• _Exercise task_
Switch "state / province" to "region" in the lines from the line containing "country: Puerto Rico" up to and including the line containing "genus: Cenchrus". Return only those lines, with everything else unchanged.

• _Material for this task_
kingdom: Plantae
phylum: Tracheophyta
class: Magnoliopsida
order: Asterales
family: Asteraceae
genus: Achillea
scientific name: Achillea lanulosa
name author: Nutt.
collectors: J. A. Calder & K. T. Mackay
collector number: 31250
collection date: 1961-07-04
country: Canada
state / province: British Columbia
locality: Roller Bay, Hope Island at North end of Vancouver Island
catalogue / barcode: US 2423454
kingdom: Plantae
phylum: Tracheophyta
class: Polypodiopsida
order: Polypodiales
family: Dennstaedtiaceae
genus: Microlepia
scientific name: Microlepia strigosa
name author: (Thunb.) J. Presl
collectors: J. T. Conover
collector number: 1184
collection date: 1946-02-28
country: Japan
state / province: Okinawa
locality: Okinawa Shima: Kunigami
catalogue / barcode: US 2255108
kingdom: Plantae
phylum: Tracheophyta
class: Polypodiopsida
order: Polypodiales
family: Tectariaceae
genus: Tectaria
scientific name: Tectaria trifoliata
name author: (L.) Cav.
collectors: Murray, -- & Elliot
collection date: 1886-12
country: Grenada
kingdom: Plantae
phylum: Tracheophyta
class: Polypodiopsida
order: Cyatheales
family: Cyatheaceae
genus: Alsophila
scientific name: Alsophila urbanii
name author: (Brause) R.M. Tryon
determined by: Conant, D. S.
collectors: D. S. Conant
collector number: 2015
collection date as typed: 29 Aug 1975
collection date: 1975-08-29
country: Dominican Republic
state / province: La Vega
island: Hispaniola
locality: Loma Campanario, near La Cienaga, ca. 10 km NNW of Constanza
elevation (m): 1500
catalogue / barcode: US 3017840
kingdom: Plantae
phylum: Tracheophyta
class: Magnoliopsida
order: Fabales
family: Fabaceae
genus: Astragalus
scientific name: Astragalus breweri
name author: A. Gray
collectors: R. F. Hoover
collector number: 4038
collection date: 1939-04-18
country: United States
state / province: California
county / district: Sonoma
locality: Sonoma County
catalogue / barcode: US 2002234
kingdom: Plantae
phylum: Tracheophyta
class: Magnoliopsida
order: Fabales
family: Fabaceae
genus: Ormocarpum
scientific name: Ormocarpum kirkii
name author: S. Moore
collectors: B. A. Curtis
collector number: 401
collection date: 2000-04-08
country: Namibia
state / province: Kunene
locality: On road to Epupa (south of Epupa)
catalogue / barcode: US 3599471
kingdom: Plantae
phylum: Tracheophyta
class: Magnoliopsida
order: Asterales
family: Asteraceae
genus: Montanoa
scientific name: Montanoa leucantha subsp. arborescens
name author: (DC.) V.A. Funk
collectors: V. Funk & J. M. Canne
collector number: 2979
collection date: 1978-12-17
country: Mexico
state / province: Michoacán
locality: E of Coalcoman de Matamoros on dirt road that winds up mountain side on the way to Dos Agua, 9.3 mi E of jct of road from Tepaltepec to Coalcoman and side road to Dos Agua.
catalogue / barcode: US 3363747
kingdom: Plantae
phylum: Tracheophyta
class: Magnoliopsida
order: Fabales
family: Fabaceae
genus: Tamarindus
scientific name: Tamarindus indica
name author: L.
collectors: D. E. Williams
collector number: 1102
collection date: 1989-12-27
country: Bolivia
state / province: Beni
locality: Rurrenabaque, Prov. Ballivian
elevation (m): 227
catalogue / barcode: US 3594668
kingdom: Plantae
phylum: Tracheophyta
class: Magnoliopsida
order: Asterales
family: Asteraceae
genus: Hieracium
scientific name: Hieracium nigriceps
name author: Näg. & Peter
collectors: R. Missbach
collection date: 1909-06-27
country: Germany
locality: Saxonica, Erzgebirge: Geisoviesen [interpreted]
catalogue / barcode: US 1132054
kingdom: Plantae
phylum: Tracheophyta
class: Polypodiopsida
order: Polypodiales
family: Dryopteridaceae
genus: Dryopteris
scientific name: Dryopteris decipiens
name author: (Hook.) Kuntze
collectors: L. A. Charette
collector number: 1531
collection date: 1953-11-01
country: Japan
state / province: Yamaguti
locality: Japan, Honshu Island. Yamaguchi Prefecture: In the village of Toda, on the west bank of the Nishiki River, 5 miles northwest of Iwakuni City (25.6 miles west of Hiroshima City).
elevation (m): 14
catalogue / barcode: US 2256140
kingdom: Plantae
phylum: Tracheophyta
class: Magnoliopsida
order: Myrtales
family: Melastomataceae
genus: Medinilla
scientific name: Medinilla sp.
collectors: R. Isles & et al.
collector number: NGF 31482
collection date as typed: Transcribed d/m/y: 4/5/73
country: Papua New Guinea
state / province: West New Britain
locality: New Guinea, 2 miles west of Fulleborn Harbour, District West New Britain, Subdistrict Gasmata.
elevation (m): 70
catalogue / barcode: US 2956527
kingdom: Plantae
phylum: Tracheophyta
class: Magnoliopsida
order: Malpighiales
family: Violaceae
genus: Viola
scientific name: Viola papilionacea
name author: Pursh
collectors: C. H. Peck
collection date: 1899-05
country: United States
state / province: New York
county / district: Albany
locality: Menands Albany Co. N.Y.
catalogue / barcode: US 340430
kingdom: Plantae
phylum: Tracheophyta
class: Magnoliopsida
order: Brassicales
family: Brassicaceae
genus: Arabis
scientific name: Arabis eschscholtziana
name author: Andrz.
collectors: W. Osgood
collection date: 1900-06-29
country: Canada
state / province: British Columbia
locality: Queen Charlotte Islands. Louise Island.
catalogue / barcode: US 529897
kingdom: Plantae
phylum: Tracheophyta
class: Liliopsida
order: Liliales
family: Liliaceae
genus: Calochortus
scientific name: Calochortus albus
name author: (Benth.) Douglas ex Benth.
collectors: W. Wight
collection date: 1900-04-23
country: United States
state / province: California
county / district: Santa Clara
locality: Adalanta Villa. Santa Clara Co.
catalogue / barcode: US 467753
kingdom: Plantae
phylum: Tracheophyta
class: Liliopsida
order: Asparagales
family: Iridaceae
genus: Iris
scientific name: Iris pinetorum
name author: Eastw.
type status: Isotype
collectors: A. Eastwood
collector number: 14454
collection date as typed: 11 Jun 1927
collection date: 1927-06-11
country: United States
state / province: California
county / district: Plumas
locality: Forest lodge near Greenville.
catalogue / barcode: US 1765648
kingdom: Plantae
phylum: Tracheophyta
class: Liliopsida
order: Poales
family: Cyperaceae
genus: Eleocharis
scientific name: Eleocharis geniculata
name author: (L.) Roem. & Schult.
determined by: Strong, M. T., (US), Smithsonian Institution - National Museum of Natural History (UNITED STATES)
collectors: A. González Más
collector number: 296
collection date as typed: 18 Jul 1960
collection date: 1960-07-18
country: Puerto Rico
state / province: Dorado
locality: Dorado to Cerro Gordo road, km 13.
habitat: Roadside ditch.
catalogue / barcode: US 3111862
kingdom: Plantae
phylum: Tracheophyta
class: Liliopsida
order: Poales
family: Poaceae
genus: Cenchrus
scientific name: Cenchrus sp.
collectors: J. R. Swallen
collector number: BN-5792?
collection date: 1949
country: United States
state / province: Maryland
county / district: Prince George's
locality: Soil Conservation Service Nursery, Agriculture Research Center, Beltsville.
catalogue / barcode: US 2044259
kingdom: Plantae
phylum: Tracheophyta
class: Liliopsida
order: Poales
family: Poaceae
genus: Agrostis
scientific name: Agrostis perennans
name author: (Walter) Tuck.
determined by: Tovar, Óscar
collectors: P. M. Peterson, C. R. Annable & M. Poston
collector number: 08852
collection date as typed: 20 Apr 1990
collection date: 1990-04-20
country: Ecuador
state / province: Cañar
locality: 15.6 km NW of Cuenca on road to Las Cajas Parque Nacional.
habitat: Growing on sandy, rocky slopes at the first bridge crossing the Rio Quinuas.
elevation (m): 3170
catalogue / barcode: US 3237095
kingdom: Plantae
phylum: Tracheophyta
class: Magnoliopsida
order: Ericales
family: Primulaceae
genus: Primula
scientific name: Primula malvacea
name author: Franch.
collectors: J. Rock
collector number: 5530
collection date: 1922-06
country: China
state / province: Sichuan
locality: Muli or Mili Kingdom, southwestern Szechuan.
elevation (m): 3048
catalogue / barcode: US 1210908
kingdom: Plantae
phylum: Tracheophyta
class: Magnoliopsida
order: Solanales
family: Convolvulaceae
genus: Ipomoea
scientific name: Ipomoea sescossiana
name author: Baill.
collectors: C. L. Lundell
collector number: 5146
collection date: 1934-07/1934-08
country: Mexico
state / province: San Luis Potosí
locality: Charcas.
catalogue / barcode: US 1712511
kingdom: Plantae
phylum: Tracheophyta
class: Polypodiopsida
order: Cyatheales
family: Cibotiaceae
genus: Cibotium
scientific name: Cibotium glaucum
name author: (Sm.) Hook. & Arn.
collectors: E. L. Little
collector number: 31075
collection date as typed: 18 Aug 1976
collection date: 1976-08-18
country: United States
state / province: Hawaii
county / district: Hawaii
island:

• _Written solution_
country: Puerto Rico
region: Dorado
locality: Dorado to Cerro Gordo road, km 13.
habitat: Roadside ditch.
catalogue / barcode: US 3111862
kingdom: Plantae
phylum: Tracheophyta
class: Liliopsida
order: Poales
family: Poaceae
genus: Cenchrus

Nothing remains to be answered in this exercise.